Continuous K-Max Bandits
Yu Chen, Siwei Wang, Longbo Huang, Wei Chen
TL;DR
This work addresses continuous $K$-Max bandits with value-index feedback, where only the winner's value and identity are observed per round. It introduces DCK-UCB, a computationally efficient algorithm that couples adaptive discretization with bias-corrected confidence bounds and an offline PTAS oracle to obtain sublinear regret $\widetilde{\mathcal{O}}(T^{3/4})$ for general continuous distributions. A special case with exponential outcomes yields a tighter $\widetilde{\mathcal{O}}(\sqrt{T})$ regret via an MLE-based approach (MLE-Exp) under full-bandit feedback, leveraging the minimum-of-exponentials property. Together, these results advance the theory and practice of learning under partial, biased value-index feedback in continuous-action bandit problems, with practical implications for recommendation, distributed computing, and server scheduling.
Abstract
We study the $K$-Max combinatorial multi-armed bandits problem with continuous outcome distributions and weak value-index feedback: each base arm has an unknown continuous outcome distribution, and in each round the learning agent selects $K$ arms, obtains the maximum value sampled from these $K$ arms as reward and observes this reward together with the corresponding arm index as feedback.

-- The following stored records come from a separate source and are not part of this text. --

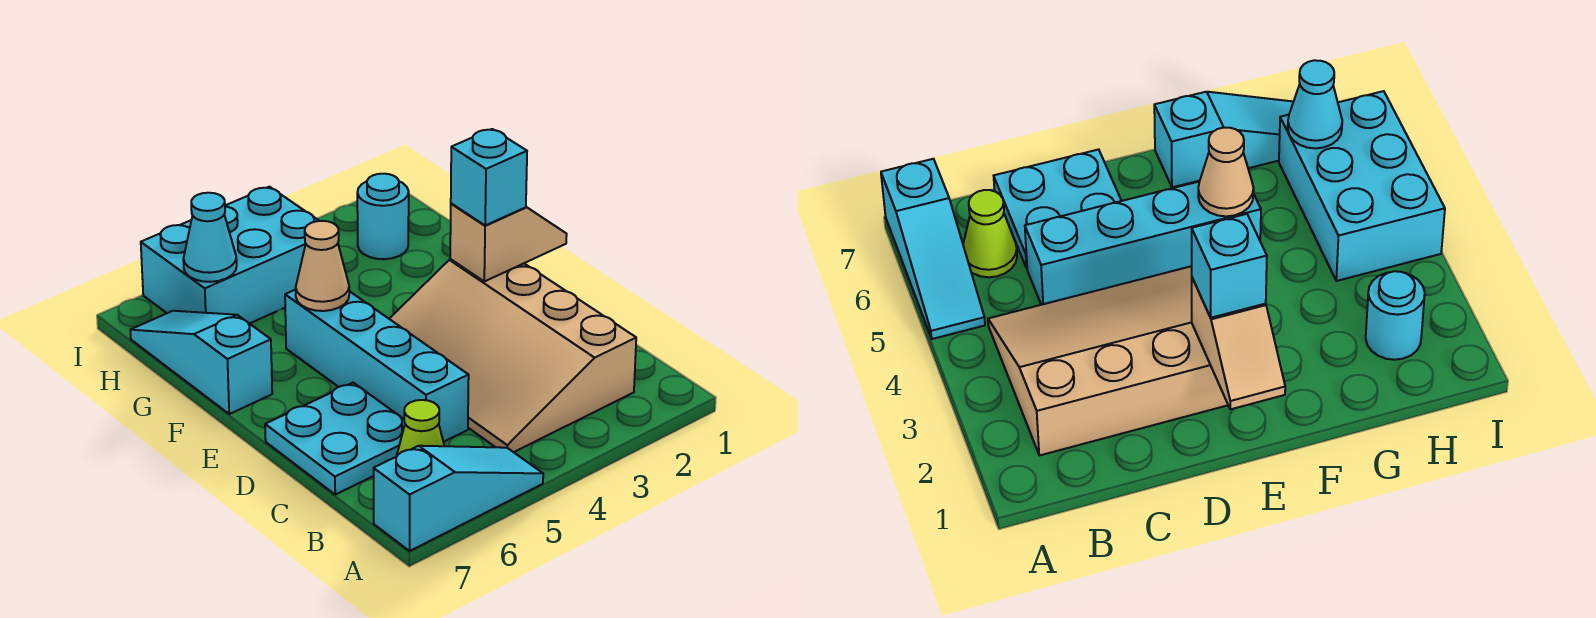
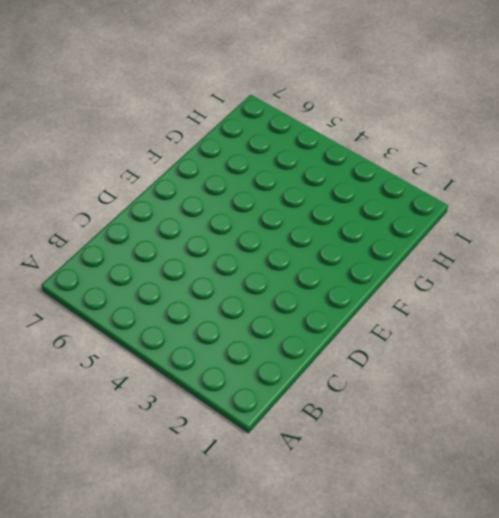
none -> cyan 1x3 slope [374,446,543,551]
none -> tan 3x4 slope [390,259,636,452]
none -> lime 1x1 cone [397,400,444,456]

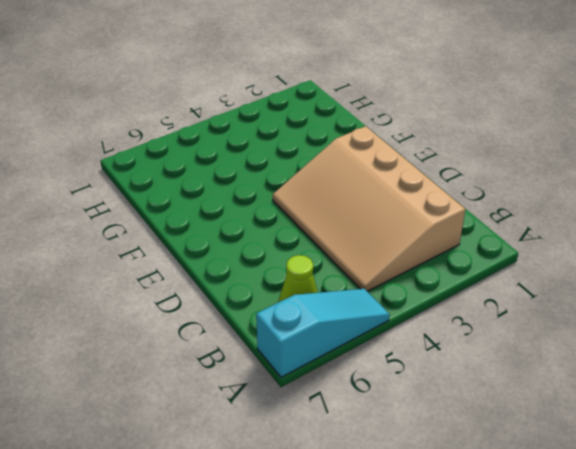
none -> cyan 1x4 brick [285,290,469,442]
none -> cyan 2x2 plate [265,383,405,495]
none -> cyan 1x3 slope [130,311,272,414]

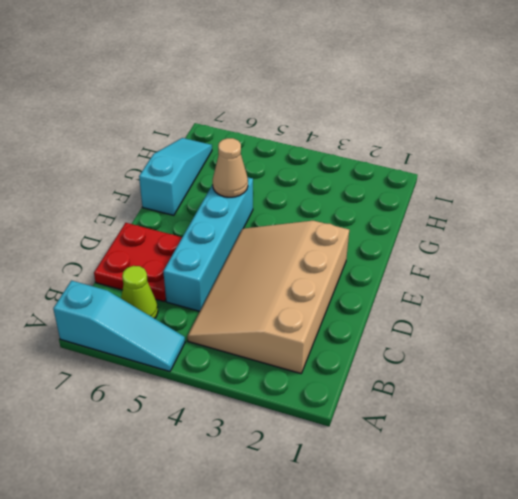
red 2x2 plate [94,223,182,302] -> cyan 2x2 plate [265,383,405,495]
none -> cyan 1x1 round brick [357,174,409,259]
none -> cyan 2x3 brick [141,187,319,324]
none -> tan 1x2 slope [450,204,567,281]

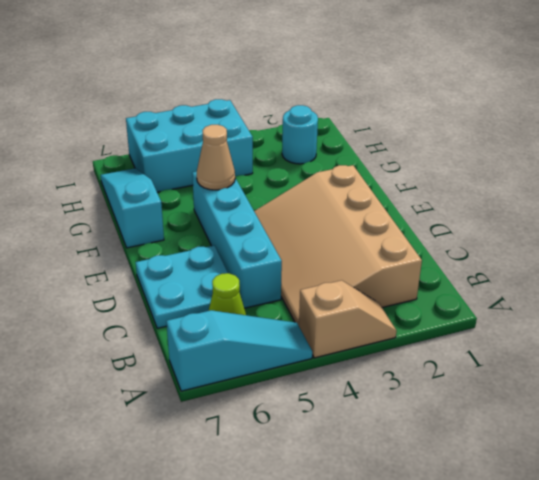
tan 1x2 slope [299,280,396,358] -> tan 1x2 slope moved to [450,204,567,281]
none -> cyan 1x1 cone [183,193,237,282]
none -> cyan 1x1 brick [451,129,527,225]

This setting captures critical applications in recommendation systems, distributed computing, server scheduling, etc. The continuous $K$-Max bandits introduce unique challenges, including discretization error from continuous-to-discrete conversion, non-deterministic tie-breaking under limited feedback, and biased estimation due to partial observability. Our key contribution is the computationally efficient algorithm DCK-UCB, which combines adaptive discretization with bias-corrected confidence bounds to tackle these challenges. For general continuous distributions, we prove that DCK-UCB achieves a $\widetilde{\mathcal{O}}(T^{3/4})$ regret upper bound, establishing the first sublinear regret guarantee for this setting. Furthermore, we identify an important special case with exponential distributions under full-bandit feedback. In this case, our proposed algorithm MLE-Exp enables $\widetilde{\mathcal{O}}(\sqrt{T})$ regret upper bound through maximal log-likelihood estimation, achieving near-minimax optimality.